**指示 A:**
次の項目について、「pose: elev=192.2 azim=296.3」を含む行から始めて「Dot at: (282, 243)」を含む行で終わる範囲を、「pose」を「view」に置き換え、それ以外はそのままにして書き直してください。

**課題文:**

2008年11月23日 21時27分24秒 | 新聞などのニュースから
 きょうはあらたなエントリを書く元気がないので、以前に書いた文章をアップします。


 ことし10月30日のエントリ
ピカソ絵画急きょ出品中止」、
11月9日に書いた
美術市場の行く先はまだ何とも言えない
の続報です。
 ニューヨークタイムズの11月11日にこんな長文の記事が出ていたのを見つけました。


In Faltering Economy, Auction Houses Crash Back to Earth


http://www.nytimes.com/2008/11/17/arts/design/17auct.html?_r=1&ref=design

 全文を引用するとさすがにまずそうなので、前半だけにします。
 まあ、手短かに言っちゃうと
「だから言ったじゃない♪」
ってとこですかね。

 こないだマレーヴィチやホアン・グリスが記録的な高値で売られ、関係者は、ホッとしたそうですが、傷は深そうですね。
 サザビーの現代美術オークションの損失だけで2820万ドルに上ったとか。
 モネもマティスもウォーホルもベーコンも、そして、現代美術も売れないそうです。

 もっとも、目ざとい人はいるもので、ここ数年のバブルにへきえきしていたコレクターが
「それ、半額セール・オークションだ」
とばかりに、ジェフ・クーンズやロバート・ラウシェンバーグ、ドナルド・ジャッドを買ったという事例もあるそうです。

 ドルが弱くなれば、相対的に、欧洲のコレクターが有利になりそうですしね。
 果たしてどうなっていくのか。また続報があればお知らせします。

It was easily the worst two weeks of high-end Impressionist, modern and contemporary art auctions in more than a decade. Night after night, collectors and dealers tentatively watched as paintings by Monet and Matisse, Bacon and Warhol went unsold. Each time the hammer fell, it seemed to signal a new era in sales, one that featured the return of the seasoned collector and more-sober business practices. Still, given the depth of the global economic crisis, auction house experts were expecting worse.

So when a painting by Kazimir Malevich brought $60 million, and a Cubist canvas by Juan Gris fetched nearly $21 million — both record prices for those artists at auction — there was an audible sigh of relief. Dealers and auction house experts said it was proof that some high rollers still had the cash and the appetite to buy art. “In a period as frightening as this, it is still amazing to think that over $600 million worth of art changed hands over the past two weeks,” said William Ruprecht, Sotheby’s chief executive.

**使用する項目:**
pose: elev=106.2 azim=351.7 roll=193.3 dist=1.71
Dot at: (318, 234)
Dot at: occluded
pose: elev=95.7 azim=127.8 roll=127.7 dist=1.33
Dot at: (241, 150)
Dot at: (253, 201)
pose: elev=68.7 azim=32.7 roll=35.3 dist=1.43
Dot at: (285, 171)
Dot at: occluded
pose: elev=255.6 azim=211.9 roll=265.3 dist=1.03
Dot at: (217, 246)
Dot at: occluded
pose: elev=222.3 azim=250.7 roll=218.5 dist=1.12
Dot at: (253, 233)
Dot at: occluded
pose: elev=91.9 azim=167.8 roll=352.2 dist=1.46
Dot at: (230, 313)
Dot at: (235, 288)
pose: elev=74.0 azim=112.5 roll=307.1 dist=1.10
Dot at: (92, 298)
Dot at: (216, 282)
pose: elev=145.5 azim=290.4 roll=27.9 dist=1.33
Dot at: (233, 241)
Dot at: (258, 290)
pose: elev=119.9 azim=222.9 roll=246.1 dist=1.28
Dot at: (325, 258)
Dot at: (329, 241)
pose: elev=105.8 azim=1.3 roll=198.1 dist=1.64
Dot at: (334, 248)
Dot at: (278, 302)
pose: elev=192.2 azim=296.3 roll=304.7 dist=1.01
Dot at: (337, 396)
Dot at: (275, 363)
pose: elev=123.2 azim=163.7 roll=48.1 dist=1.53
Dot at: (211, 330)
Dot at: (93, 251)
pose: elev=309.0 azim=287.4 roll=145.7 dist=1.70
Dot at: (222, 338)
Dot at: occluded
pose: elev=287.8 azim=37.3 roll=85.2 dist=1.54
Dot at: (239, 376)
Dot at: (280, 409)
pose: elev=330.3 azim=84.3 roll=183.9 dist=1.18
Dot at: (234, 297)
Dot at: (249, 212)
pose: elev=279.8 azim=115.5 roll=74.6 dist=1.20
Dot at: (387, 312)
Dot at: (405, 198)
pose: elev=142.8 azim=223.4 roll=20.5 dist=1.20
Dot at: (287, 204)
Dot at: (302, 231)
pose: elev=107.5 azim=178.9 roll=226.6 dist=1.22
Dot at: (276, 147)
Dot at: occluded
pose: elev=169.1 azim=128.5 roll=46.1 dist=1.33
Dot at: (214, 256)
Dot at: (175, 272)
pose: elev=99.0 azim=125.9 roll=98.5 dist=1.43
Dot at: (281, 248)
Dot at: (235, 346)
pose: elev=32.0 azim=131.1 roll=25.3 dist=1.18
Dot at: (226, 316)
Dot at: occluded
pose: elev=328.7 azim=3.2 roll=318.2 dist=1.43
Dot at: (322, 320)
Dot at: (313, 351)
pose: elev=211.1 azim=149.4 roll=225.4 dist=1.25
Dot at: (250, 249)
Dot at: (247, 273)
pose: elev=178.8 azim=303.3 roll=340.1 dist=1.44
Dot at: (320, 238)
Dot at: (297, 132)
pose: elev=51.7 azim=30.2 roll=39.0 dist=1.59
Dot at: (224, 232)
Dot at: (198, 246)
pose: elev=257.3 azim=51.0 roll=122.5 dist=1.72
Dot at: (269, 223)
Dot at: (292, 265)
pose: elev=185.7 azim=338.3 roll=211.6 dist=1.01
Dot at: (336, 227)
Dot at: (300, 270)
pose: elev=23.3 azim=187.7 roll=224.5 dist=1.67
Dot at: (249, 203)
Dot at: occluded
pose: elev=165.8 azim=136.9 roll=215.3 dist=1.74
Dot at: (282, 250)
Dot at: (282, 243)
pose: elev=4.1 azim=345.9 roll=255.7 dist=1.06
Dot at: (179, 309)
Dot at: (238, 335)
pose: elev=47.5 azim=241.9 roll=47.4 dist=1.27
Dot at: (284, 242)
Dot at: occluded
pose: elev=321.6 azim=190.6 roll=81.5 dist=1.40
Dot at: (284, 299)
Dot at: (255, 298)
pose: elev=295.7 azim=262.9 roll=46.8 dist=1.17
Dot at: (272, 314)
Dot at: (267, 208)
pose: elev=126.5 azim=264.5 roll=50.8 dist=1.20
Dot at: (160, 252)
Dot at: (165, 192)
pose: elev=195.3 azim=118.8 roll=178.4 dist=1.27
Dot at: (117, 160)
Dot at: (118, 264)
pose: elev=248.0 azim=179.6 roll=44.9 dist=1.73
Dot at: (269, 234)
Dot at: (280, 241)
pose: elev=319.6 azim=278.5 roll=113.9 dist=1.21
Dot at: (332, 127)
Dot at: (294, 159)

**指示 B:**
上の美術オークション市場の不振についての課題文を、最後の文の後から書き継いでください。

**回答 A:**
view: elev=192.2 azim=296.3 roll=304.7 dist=1.01
Dot at: (337, 396)
Dot at: (275, 363)
view: elev=123.2 azim=163.7 roll=48.1 dist=1.53
Dot at: (211, 330)
Dot at: (93, 251)
view: elev=309.0 azim=287.4 roll=145.7 dist=1.70
Dot at: (222, 338)
Dot at: occluded
view: elev=287.8 azim=37.3 roll=85.2 dist=1.54
Dot at: (239, 376)
Dot at: (280, 409)
view: elev=330.3 azim=84.3 roll=183.9 dist=1.18
Dot at: (234, 297)
Dot at: (249, 212)
view: elev=279.8 azim=115.5 roll=74.6 dist=1.20
Dot at: (387, 312)
Dot at: (405, 198)
view: elev=142.8 azim=223.4 roll=20.5 dist=1.20
Dot at: (287, 204)
Dot at: (302, 231)
view: elev=107.5 azim=178.9 roll=226.6 dist=1.22
Dot at: (276, 147)
Dot at: occluded
view: elev=169.1 azim=128.5 roll=46.1 dist=1.33
Dot at: (214, 256)
Dot at: (175, 272)
view: elev=99.0 azim=125.9 roll=98.5 dist=1.43
Dot at: (281, 248)
Dot at: (235, 346)
view: elev=32.0 azim=131.1 roll=25.3 dist=1.18
Dot at: (226, 316)
Dot at: occluded
view: elev=328.7 azim=3.2 roll=318.2 dist=1.43
Dot at: (322, 320)
Dot at: (313, 351)
view: elev=211.1 azim=149.4 roll=225.4 dist=1.25
Dot at: (250, 249)
Dot at: (247, 273)
view: elev=178.8 azim=303.3 roll=340.1 dist=1.44
Dot at: (320, 238)
Dot at: (297, 132)
view: elev=51.7 azim=30.2 roll=39.0 dist=1.59
Dot at: (224, 232)
Dot at: (198, 246)
view: elev=257.3 azim=51.0 roll=122.5 dist=1.72
Dot at: (269, 223)
Dot at: (292, 265)
view: elev=185.7 azim=338.3 roll=211.6 dist=1.01
Dot at: (336, 227)
Dot at: (300, 270)
view: elev=23.3 azim=187.7 roll=224.5 dist=1.67
Dot at: (249, 203)
Dot at: occluded
view: elev=165.8 azim=136.9 roll=215.3 dist=1.74
Dot at: (282, 250)
Dot at: (282, 243)

**回答 B:**
But timing was not kind to the auction houses. The sales were put together in summer, well before the financial picture darkened, and were overloaded with works from sellers trying to cash in on the last several seasons’ wave of inflation. To win their business the highly competitive auction houses bankrolled them with guarantees, undisclosed sums promised to sellers regardless of a sale’s outcome.

Late Friday afternoon Sotheby’s, the a public company, reported that it had lost $28.2 million from guarantees at its contemporary art auctions last week. That brought its total losses to about $52 million this fall, all from guarantees. Executives at Christie’s, which is a private company and therefore not obligated to release its finances, also admitted to having lost millions of dollars.

More fancy financial footwork compounded their losses. For several years now Sotheby’s and Christie’s have given sellers a cut of fees they charge buyers. The companies also spent a lot of money producing lush vanity catalogs and had become the art world’s equivalent of Avon, taking previews of the art coming up for sale across the globe to clients as though they were shop-at-home services.

The winners of the last two weeks were savvy veterans like the financier Henry Kravis and his wife, Marie-Josée, who parted with a Degas pastel that sold for less than the guarantee they received from Sotheby’s. And the prominent lawyer Aaron Fleischman was said to have been given $5 million by Christie’s for a 1973 Warhol, a Mao portrait that failed to sell.

Guarantees like these may seem like folly today, but at the time auction house experts were concentrating on collectors thought to be interested in specific works. That was in the summer. By November the trophy hunters — Russian oligarchs and oil-rich Middle Easterners as well as Americans — had for the most part fled. So had many Europeans who embraced the New York auctions a year ago when the weak dollar made their purchases seem comparatively cheap.

In their place were seasoned collectors who sat out the boom years and were now returning for what seemed like bargain prices. The Los Angeles financier Eli Broad, for example, could be seen near the front of the Sotheby’s salesroom last week and bought more than $8 million worth of art by Jeff Koons, Donald Judd, Ed Ruscha and Robert Rauschenberg at an auction he called a “half-price sale.”